It’s hard to pinpoint when yoga really took off, but sometime in the past decade, women started going to yoga like they were going to lunch or picking up the drycleaning. Studios began popping up like Starbucks in big cities, and suddenly there was such a thing as yoga apparel. Ironically—considering that for centuries, exclusively men practiced yoga—not just the followers were women, but the leaders were, too. The documentary Yogawoman, directed by theater producer and yogi herself, Kate Clare McIntyre, charts how female yoga teachers have transformed yoga into the popular hobby, expertise and lifestyle that it is now.
The title may sound like a feminist knockoff of Superman, but the film takes itself seriously. In interviews with teachers in Tokyo, Kenya, Germany, San Francisco and L.A., Yogawoman’s ambitions are global rather than limited to the cultish studios that get lots of press or the mystical gurus in India. It hits the concrete and looks at how yoga is affecting women of all livelihoods.
The film follows a narrative trail that reflects the female life cycle, which provides a strong backbone. (Without it, the film could easily be a prolonged sermon.) In different sections, Yogawoman looks at how yoga is applied to women of all different body types, ages, life situations and bodily conditions.

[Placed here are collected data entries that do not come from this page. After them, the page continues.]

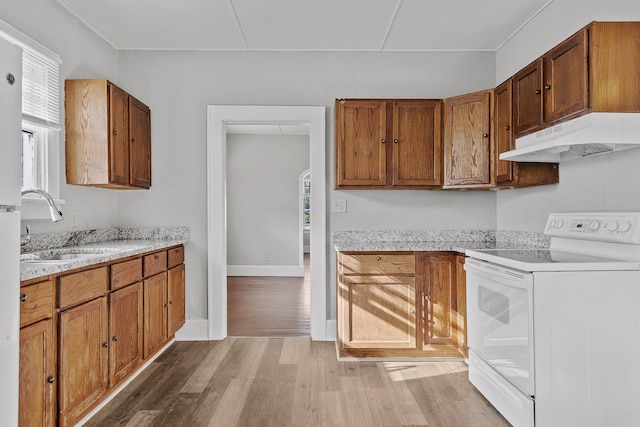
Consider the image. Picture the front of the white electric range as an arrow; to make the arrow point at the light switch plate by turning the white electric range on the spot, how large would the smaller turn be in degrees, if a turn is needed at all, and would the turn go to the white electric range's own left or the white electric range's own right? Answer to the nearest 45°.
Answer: approximately 90° to the white electric range's own right

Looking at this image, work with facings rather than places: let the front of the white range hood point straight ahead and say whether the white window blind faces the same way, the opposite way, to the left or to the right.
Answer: the opposite way

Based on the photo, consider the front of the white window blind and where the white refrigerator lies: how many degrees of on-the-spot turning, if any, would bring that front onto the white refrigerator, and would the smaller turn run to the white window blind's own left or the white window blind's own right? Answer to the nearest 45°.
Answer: approximately 45° to the white window blind's own right

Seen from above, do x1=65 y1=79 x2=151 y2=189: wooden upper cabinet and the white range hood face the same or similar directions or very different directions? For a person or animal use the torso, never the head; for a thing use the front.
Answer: very different directions

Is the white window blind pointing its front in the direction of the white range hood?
yes

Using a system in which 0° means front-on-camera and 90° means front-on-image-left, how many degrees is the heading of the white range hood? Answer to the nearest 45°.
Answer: approximately 45°

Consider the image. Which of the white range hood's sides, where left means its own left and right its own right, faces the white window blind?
front

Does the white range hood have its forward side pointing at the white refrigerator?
yes

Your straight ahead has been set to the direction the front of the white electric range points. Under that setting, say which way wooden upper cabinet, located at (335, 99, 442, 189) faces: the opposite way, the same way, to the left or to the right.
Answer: to the left

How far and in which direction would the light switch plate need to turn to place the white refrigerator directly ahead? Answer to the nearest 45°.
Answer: approximately 45° to its right

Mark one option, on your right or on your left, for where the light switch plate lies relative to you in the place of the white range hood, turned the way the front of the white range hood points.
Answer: on your right

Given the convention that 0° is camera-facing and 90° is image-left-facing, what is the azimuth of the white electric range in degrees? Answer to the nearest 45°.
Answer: approximately 45°

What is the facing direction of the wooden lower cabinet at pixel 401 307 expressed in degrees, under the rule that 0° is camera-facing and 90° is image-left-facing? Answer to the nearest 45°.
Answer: approximately 0°

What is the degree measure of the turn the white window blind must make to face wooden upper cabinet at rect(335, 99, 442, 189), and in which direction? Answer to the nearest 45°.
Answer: approximately 45° to its left

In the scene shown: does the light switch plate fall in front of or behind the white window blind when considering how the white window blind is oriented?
in front

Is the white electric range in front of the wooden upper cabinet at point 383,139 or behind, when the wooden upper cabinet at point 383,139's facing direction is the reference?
in front
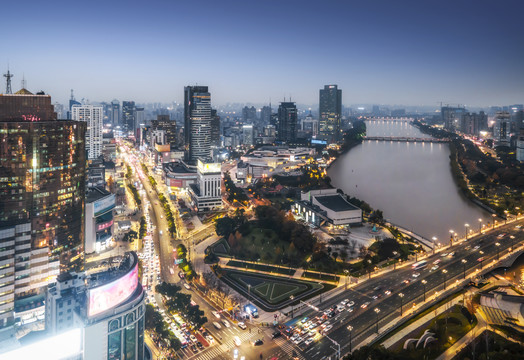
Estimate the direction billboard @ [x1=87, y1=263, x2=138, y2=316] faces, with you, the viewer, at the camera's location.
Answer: facing the viewer and to the right of the viewer

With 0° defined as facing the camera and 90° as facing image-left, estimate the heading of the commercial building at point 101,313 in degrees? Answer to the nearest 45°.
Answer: approximately 315°

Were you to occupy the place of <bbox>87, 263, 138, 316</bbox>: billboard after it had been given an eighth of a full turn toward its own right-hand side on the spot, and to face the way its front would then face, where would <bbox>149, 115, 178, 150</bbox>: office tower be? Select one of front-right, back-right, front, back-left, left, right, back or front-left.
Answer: back

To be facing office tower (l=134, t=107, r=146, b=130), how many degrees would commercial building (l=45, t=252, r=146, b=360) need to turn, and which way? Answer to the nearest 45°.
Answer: approximately 135° to its left
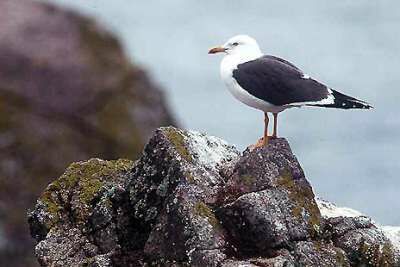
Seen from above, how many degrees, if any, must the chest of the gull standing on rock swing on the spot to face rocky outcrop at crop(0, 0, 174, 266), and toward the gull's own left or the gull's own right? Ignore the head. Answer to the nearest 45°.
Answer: approximately 45° to the gull's own right

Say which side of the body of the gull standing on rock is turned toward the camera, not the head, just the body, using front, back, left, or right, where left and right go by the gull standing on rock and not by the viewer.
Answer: left
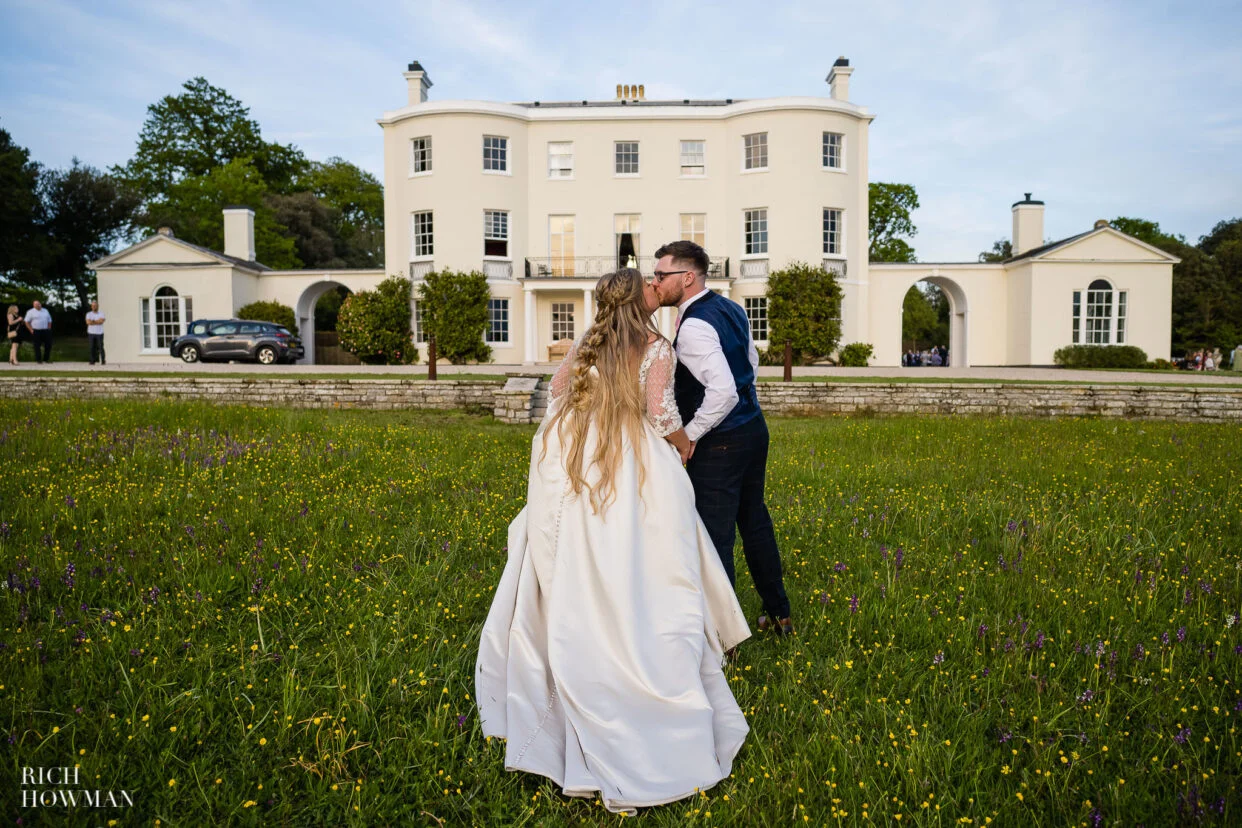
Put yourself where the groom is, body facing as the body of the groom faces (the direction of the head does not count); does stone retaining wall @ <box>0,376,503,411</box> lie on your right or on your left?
on your right

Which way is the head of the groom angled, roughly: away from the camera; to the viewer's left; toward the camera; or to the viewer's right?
to the viewer's left

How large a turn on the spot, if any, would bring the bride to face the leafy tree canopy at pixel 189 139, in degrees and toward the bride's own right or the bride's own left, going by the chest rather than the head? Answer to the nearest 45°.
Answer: approximately 90° to the bride's own left

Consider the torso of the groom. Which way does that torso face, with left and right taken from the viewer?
facing to the left of the viewer

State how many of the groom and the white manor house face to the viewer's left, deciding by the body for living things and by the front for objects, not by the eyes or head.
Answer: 1

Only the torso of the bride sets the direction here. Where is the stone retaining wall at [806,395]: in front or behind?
in front

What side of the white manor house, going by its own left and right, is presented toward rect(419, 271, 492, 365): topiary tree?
front

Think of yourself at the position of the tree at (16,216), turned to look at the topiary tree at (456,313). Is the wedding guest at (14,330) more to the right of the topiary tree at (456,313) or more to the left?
right

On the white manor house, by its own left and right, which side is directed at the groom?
front

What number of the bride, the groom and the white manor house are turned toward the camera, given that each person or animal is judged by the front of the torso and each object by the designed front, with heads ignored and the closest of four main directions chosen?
1

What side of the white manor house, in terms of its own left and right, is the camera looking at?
front

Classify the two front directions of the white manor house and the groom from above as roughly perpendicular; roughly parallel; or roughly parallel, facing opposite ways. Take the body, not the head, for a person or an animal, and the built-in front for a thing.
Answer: roughly perpendicular

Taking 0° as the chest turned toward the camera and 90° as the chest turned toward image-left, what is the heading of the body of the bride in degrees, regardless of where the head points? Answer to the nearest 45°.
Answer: approximately 225°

There are children doing backbends, pregnant women doing downward dog and a 95-year-old woman doing adapted poses on her bed. It’s surprising to see a practice comprised of specific, set poses altered to fit such disparate yogis, which the film reiterates as one of yoga’s finest qualities—anyone can do it. It also raises the question of whether everything deemed “yoga” actually deserves the name.

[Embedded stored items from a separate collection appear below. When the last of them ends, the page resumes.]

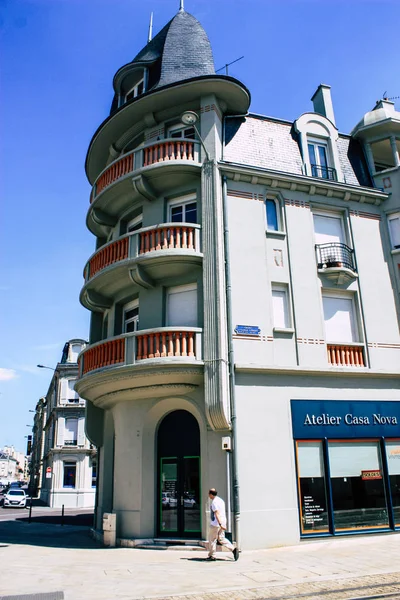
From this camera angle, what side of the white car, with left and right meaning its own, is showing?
front

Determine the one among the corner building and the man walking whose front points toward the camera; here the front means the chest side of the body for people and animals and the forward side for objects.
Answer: the corner building

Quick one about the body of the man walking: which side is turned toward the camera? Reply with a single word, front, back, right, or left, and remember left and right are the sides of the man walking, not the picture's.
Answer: left

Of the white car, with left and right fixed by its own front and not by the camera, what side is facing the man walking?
front

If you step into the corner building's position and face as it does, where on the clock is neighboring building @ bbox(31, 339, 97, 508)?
The neighboring building is roughly at 5 o'clock from the corner building.

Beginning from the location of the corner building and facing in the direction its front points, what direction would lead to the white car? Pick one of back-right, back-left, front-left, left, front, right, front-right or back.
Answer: back-right

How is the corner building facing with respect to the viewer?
toward the camera
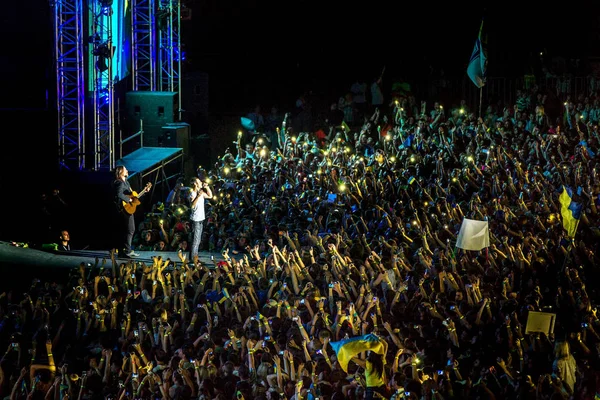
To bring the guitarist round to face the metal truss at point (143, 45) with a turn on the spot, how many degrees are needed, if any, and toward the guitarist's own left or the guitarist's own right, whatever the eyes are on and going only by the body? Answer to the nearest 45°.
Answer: approximately 90° to the guitarist's own left

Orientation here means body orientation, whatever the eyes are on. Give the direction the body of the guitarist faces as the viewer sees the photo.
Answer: to the viewer's right

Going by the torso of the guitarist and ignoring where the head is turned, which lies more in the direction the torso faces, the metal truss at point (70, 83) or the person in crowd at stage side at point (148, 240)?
the person in crowd at stage side

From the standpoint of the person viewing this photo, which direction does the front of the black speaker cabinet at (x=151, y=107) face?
facing to the right of the viewer

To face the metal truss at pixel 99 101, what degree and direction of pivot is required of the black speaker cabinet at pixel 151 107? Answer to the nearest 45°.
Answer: approximately 90° to its right
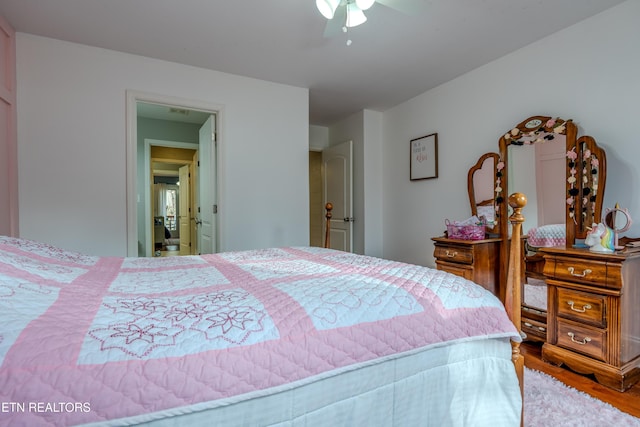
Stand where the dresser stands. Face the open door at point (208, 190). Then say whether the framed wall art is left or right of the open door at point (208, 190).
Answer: right

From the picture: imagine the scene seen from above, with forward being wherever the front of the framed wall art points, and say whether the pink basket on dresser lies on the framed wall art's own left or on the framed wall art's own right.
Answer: on the framed wall art's own left

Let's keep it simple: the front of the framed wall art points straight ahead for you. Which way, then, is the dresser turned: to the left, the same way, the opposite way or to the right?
the same way

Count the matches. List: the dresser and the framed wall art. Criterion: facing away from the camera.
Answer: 0

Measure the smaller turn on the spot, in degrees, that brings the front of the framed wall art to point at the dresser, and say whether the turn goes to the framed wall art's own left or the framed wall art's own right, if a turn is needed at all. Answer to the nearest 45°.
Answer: approximately 90° to the framed wall art's own left

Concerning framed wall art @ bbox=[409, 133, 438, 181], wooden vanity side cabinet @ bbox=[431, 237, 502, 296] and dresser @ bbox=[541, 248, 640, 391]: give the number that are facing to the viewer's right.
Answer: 0

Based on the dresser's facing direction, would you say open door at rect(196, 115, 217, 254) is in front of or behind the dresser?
in front

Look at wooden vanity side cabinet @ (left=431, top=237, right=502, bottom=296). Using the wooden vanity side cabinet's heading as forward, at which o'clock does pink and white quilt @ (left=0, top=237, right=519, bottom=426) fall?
The pink and white quilt is roughly at 11 o'clock from the wooden vanity side cabinet.

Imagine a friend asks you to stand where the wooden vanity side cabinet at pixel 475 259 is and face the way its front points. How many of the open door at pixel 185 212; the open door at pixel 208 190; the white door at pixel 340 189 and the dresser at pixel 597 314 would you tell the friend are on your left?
1

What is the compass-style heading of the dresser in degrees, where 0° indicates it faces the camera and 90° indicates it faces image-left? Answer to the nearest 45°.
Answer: approximately 45°

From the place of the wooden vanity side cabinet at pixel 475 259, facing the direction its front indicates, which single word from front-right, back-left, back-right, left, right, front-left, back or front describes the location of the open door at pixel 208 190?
front-right

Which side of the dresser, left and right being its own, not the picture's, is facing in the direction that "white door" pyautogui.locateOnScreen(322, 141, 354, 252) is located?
right

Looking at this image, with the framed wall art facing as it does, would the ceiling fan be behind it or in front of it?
in front

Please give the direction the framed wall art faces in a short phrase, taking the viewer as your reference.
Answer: facing the viewer and to the left of the viewer

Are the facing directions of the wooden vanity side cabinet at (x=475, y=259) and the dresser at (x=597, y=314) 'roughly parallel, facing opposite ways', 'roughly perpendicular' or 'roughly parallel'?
roughly parallel

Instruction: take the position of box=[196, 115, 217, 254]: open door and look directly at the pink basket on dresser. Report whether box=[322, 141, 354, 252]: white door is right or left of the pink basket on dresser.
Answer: left

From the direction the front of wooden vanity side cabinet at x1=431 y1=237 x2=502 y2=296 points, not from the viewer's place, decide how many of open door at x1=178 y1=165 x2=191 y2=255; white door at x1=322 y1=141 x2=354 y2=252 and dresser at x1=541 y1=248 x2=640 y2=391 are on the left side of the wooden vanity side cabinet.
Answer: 1

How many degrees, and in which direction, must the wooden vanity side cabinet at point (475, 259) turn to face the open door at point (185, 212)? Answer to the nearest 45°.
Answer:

Doubts aside, though, there’s enough material to make a Yogawoman heroes miniseries out of this film. One teacher travels with 20 of her students to Uganda to live out the yoga philosophy and builds a center for women to have safe births. A teacher in juvenile prison, where 95 percent of the girls have been sexually abused, makes an impact on girls simply by offering not to touch them while correcting poses during practice. In Kenya, a program hires teachers into the slums of Nairobi (the world’s biggest slum), to help foster healthier lifestyles.
Is yoga saving the world? It’s at least helping save women. For those with no libido, it recharges their sexual energy. For young girls, it gives them the confidence to face the self-doubts of adolescence. Pregnant women have calmer births and healthier babies, and the elderly have the inner peace to let go gracefully when it’s time.

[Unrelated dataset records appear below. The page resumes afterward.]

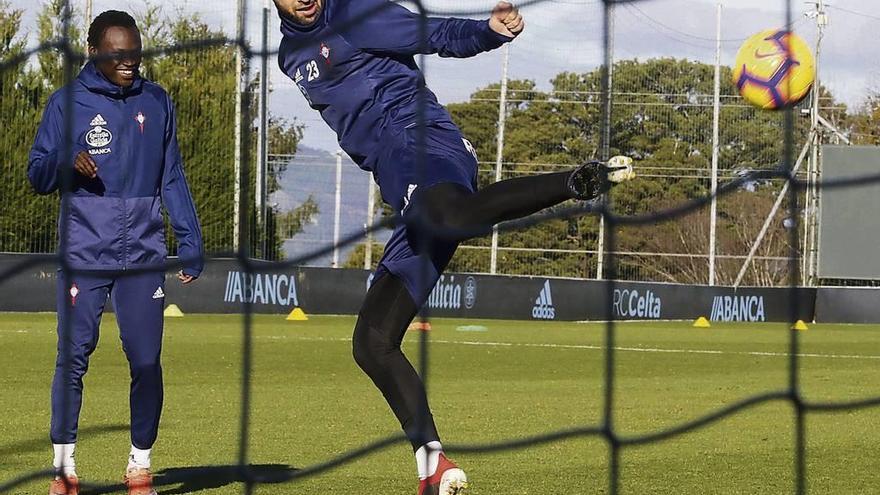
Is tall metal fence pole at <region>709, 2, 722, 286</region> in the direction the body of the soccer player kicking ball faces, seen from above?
no

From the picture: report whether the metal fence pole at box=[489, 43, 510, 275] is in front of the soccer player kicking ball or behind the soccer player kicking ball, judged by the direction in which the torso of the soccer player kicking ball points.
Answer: behind
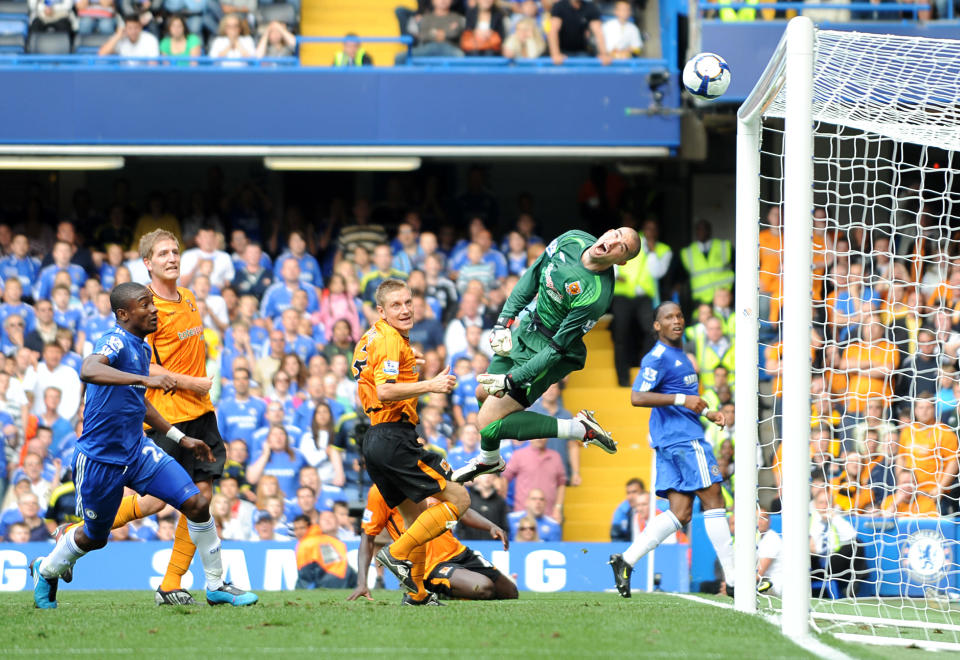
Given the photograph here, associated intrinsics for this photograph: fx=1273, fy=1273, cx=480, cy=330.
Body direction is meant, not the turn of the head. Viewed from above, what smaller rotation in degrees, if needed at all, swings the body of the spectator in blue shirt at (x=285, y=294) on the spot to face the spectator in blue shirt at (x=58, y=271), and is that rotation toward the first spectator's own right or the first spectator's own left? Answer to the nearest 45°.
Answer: approximately 90° to the first spectator's own right

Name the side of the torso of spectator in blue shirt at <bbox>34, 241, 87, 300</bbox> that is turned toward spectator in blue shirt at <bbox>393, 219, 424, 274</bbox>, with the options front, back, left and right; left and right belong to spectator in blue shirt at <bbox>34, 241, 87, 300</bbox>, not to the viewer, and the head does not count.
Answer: left

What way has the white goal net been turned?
to the viewer's left

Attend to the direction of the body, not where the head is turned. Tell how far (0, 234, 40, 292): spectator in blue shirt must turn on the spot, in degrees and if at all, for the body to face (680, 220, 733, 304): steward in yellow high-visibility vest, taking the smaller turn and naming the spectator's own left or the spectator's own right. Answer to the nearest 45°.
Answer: approximately 90° to the spectator's own left

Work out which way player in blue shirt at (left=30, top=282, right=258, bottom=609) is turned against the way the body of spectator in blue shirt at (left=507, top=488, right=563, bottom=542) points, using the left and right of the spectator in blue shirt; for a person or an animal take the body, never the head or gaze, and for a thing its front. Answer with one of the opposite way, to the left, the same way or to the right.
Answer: to the left

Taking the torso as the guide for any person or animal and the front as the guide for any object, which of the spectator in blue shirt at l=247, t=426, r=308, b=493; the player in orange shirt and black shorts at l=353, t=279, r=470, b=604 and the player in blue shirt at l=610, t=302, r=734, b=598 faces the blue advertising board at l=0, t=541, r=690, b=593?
the spectator in blue shirt

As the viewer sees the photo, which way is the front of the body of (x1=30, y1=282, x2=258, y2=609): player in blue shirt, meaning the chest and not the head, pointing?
to the viewer's right

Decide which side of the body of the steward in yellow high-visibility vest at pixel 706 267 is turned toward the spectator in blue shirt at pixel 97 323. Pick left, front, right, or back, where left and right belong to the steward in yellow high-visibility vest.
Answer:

The film is thorough in its accolades, but like needing bad to know what is good, it makes no mention of injuries incurred from malpractice, costs that often limit its clientele or scientific fact to beef up the rave reviews. Quotes about the benefits must be taken by faith, and a viewer couldn’t be blamed for a little cynicism. But for what it is, the film is entirely feel-good, lauds women who are making positive changes in the world, and, if nothing else, provides a reminder to at least stretch once in a while. It may be a day or two before all of us catch up to doing human pretzels in Uganda, but that does not mean the child’s pose in bed is not a worthy start.